Interested in getting blog posts, tips, and some silly social media geekery periodically delivered in your Facebook newsfeed? Like my Facebook page. Or for more regular sharing of nonprofit marketing information, follow me on Twitter.

 

Posted on by Colleen Dilenschneider in Community Engagement, Miscellaneous 4 Comments

Millennial Data Round Up: What Your Cultural Organization Needs To Know

The great millennial round up 2016 - Know Your Own Bone

This is what you need to know in one, single post.

Millennials are a hot topic. While I consider “millennials” but one topic in the file of “pressing issues necessitating the evolution of visitor-serving organizations,” it turns out that there is a lot of information to point out and underscore.  No doubt, I’ll be adding to this list with future posts and there’s more where these came from, but these nine Know Your Own Bone Posts make up a helpful set list for engaging this new and important audience. I’ve been on a millennial-related post roll recently.

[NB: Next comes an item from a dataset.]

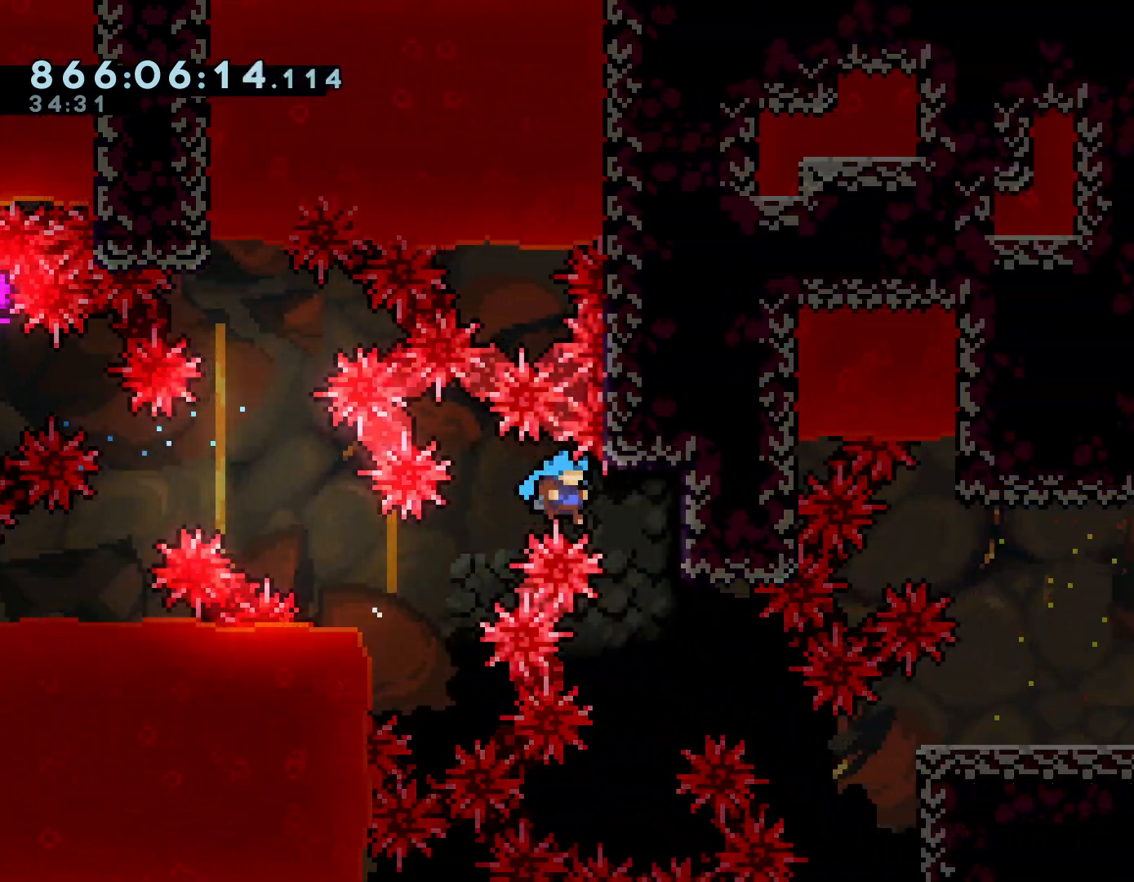
{"buttons": ["L2"], "left_stick": "up", "right_stick": "center", "events": [[67, "L2", "down"], [334, "left_stick", "up"], [350, "A", "up"]]}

Let’s keep it going for one more week.  Here is a compilation of nine data-informed take-aways for cultural centers aiming to reach millennial audiences.

Some of these posts are videos and some are data-informed articles. Each of these points links to a post with more in-depth information. But before we dive in, I must share this (though it is mentioned in several posts): “Millennial talk” is increasingly code for “everybody talk.” The trends that are most effective in engaging this generation are trends that are increasingly required for reaching other generations as well. So if you’re not completely sick of “millennial talk” and are able to take a step back, you may find yourself nodding and thinking, “Hey! This is increasingly true for ALL visitors to cultural organizations.” Because it is.

 

1) MILLENNIAL TALK is not about ignoring other generations

This is the best place to start. If you’re experiencing “millennial talk” overload, here are four important things to keep in mind. Remember: When we talk about the need to reach millennials, we are NOT talking about ignoring other generations. Instead, we are adding a new, important generation to our discussion list of existing important generations. In order to carry out effective “millennial talk,” we need to remove defensiveness and realize that we’re talking about the future of cultural organizations for all visitors and generations – not only millennials.

 

2) We have a big problem with engaging millennials (DATA)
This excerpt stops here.